The soda world has come full circle for Ginsburg – whereas he once had to call soda companies to ask where he could buy their products, businesses all over the country are now calling his company asking if they can sell Real Sodas’ products. According to the company website , Real Sodas in Real Bottles is now “perhaps unquestionably the most substantial purveyor of glass-bottled soft drinks in the USA.” Not a bad place for a four-year-old boy’s bottle cap collection to end up!

Monday, January 28, 2013

Hey Song Sarsaparilla

For some reason, Blogger un-posted this post from May of 2011, so I'm re-posting it...

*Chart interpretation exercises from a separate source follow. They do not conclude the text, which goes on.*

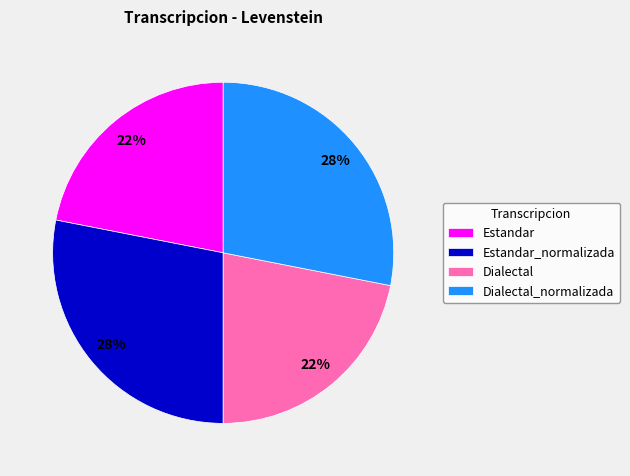

Does Estandar represent more than half of the total?

No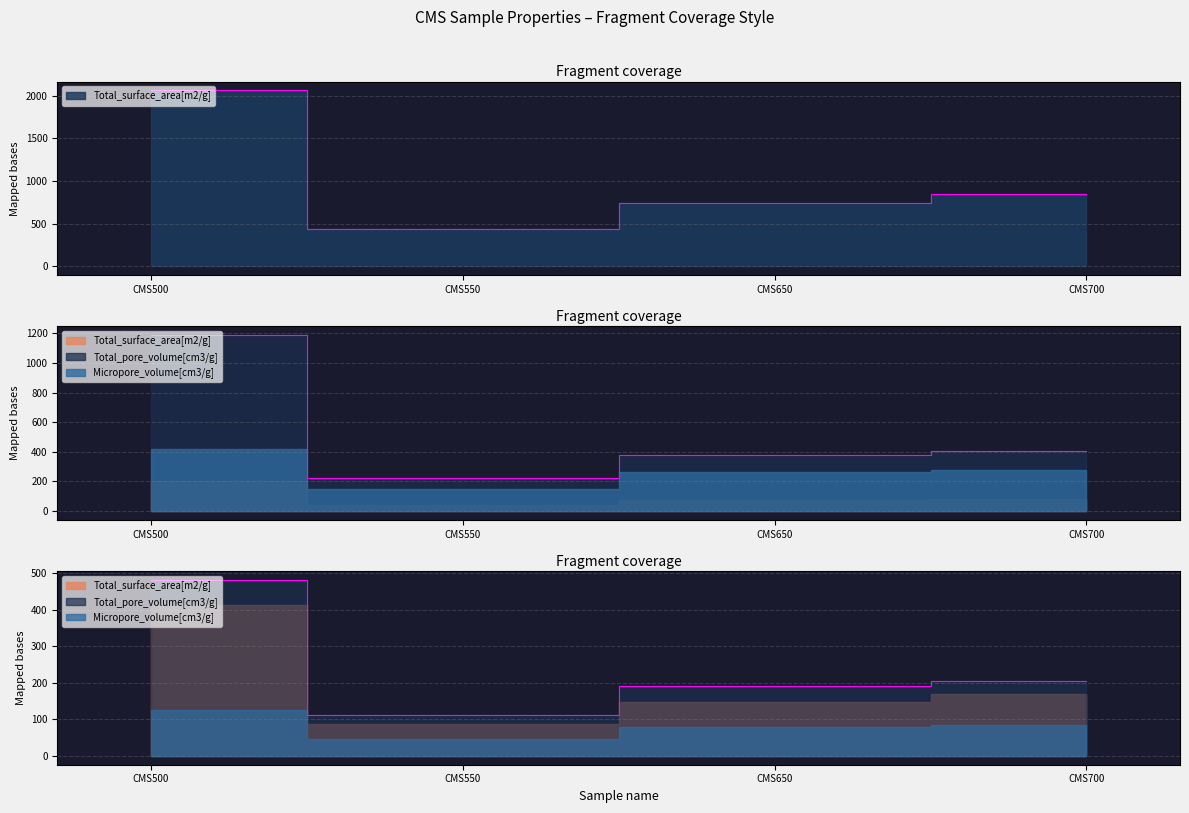

What is the maximum value for Total_surface_area[m2/g]?

2064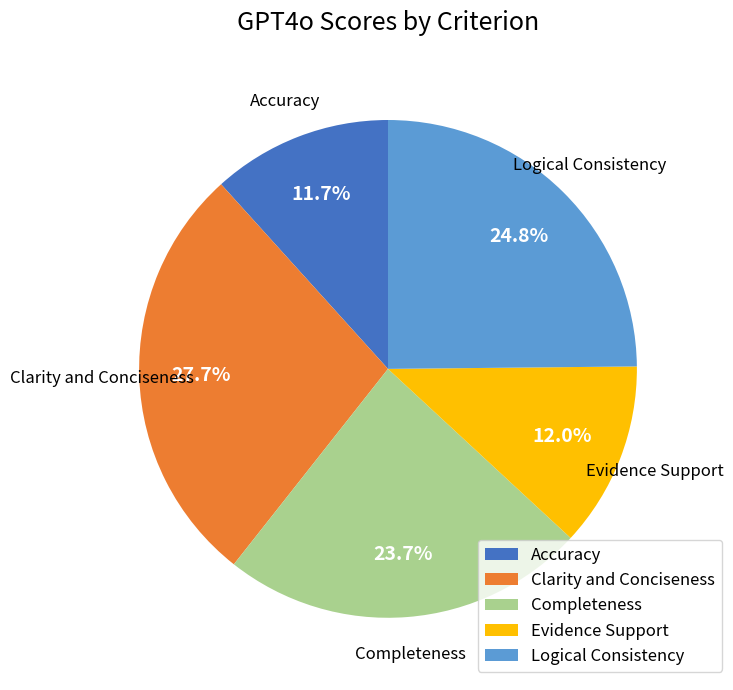

Between Completeness and Clarity and Conciseness, which is larger?

Clarity and Conciseness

The Pooj is not the issue here, Dude.
(99 Ranch Market, March 2011)

First of all, yes, I realize that the can says it’s sarsaparilla, not root beer – I bring this beverage to you because my father described it to me as “Taiwan root beer.” Second of all, there was a second type of Hey Song Sarsaparilla next to this one which is supposedly preserved plum flavor, which somewhat throws into doubt whether this is actually sarsaparilla, or that’s just the name of the company. Third of all, aside from Bundaberg, I have yet to encounter any other foreign root beers – best as I remember, the only thing available in Hong Kong that falls into the root beer category was something called Sarse, which sounds a lot like “sarsaparilla” for people whose native tongue maybe prevents them from saying “sarsaparilla,” and thus may indicate that sarsaparilla is the closest one will get to home grown root beer in Southeast Asia. Fourth of all, assuming you’re not already tired of it all, as best as I can tell (and please correct me on this if you know more than I do) the name Hey Song is basically sounds like a transliteration of the Chinese term for soda, or perhaps a play on words in that regard. I also read somewhere that it actually says “black pine,” but I can’t confirm one way or the other since I don’t read Chinese. Yes, shameful, I know.

Despite all aforementioned factors, however, is this the root beer of my people?

Ermmmm, maybe yes, maybe no. Let’s start with the maybe no. Actually, let’s back it up a little further. Since we’ve established that drinking out of an aluminum can may affect the flavor of a beverage, we begin by first decanting into something less aluminum.
Which also gives opportunity to show off some nifty glasses one of my best buddies recently gave me for my birthday…

Hey, careful Pooj, there's a beverage here.

They’re made by cutting the top off of an old soda bottle – pretty neat reuse of an otherwise trashed bottle, if you ask me. And they hold a remarkable amount of beverage, given their deceptively small appearance.

Anyways, back to the maybe no: my first reaction is that Hey Song Sarsaparilla smells like gummy worms. Turns out that the flavor is pretty similar – it kind of tastes like candy, like gummy soda bottles. It has a thin syrupy flavor, slightly sour, with only a lingering, slightly root-y aftertaste. Calling the slightly root-y aftertaste barky might not be entirely accurate though.

Which brings me to the maybe yes: since this is a foreign beverage, I would venture to guess it is geared towards slightly different sensibilities when it comes to the herb blend. I’ve said in the past that there have been root beers that taste like Chinese preserved plums – while I’m not saying Hey Song Sarsaparilla tastes like preserved plums (which begs the question of what the Hey Song Sarsaparilla Preserved Plum soda tastes like), I am saying that perhaps those typical root beer ingredients that remind me of Chinese herbs may exist in higher proportions in actual Chinese root beer or sarsaparilla.

That being said, my root beer sensibilities are distinctly American. Or perhaps the preferred nomenclature is Asian American, please (hah!*). I’d probably drink it in the homeland when better root beer options are unavailable, but I’ll skip it when I can get my hands on something better. Hey Song Sarsaparilla therefore gets a 2.

* Say, friend - you got any more of that good sarsaparilla?